Unsuspected exposure to asbestos and bronchogenic carcinoma.

Br Med J 1977; 1 doi: https://doi.org/10.1136/bmj.1.6063.746 (Published 19 March 1977) Cite this as: Br Med J 1977;1:746
  1. K M Martischnig,
  2. D J Newell,
  3. W C Barnsley,
  4. W K Cowan,
  5. E L Feinmann,
  6. E Oliver

    Abstract

    Two hundred and fifty men admitted to a thoracic surgical centre and matched controls were questioned in detail about their occupations after leaving school and their smoking habits. Of 201 men with confirmed bronchial carcinoma 58 gave a history of occupational exposure to asbestos, whereas only 29 out of 201 men matched for age and residential area who were admitted with other diseases gave such a history.
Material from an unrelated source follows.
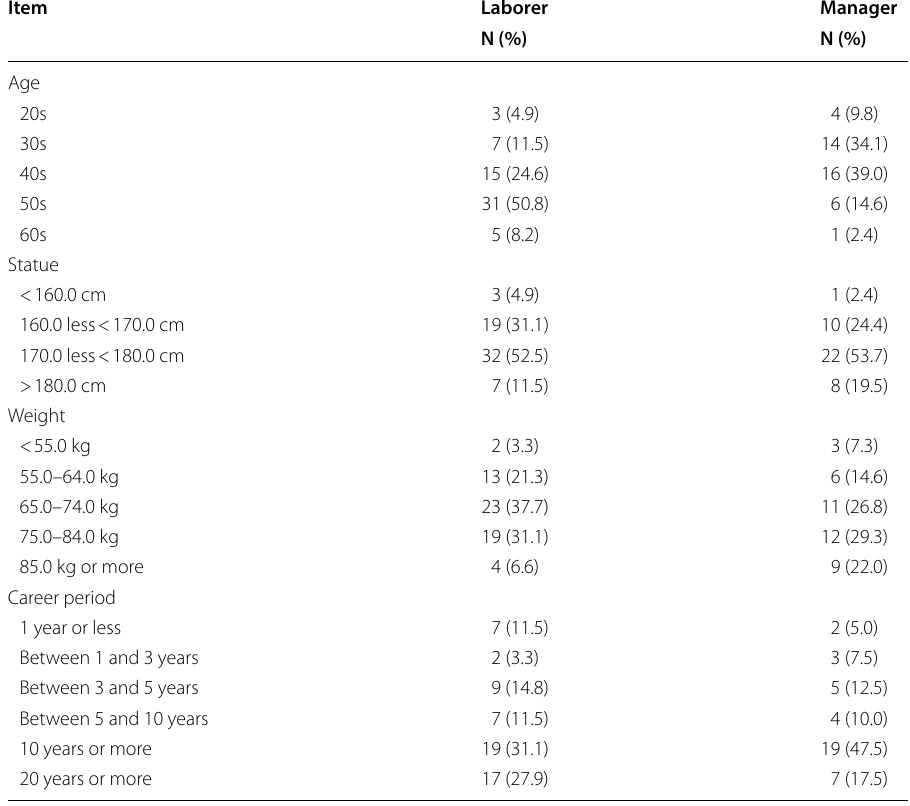
Table 3 Demographic characteristics by job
This difference was statistically highly significant. The usual association of bronchial carcinoma with heavy smoking was observed, but asbestos exposure increased the risk of carcinoma whatever the level of smoking. These results are consistent with the hypothesis that asbestos exposure and the level of smoking act independently in causing bronchial carcinoma. The patients with carcinoma who had been exposed to asbestos presented on average three years earlier than those who had not been exposed. Asbestos regulations have eliminated the risk of exposure to workers in scheduled industries, so asbestos-induced diseases will probably be increasingly found among the many workers who have had incidental exposure to asbestos. It is therefore important to take a full occupational history.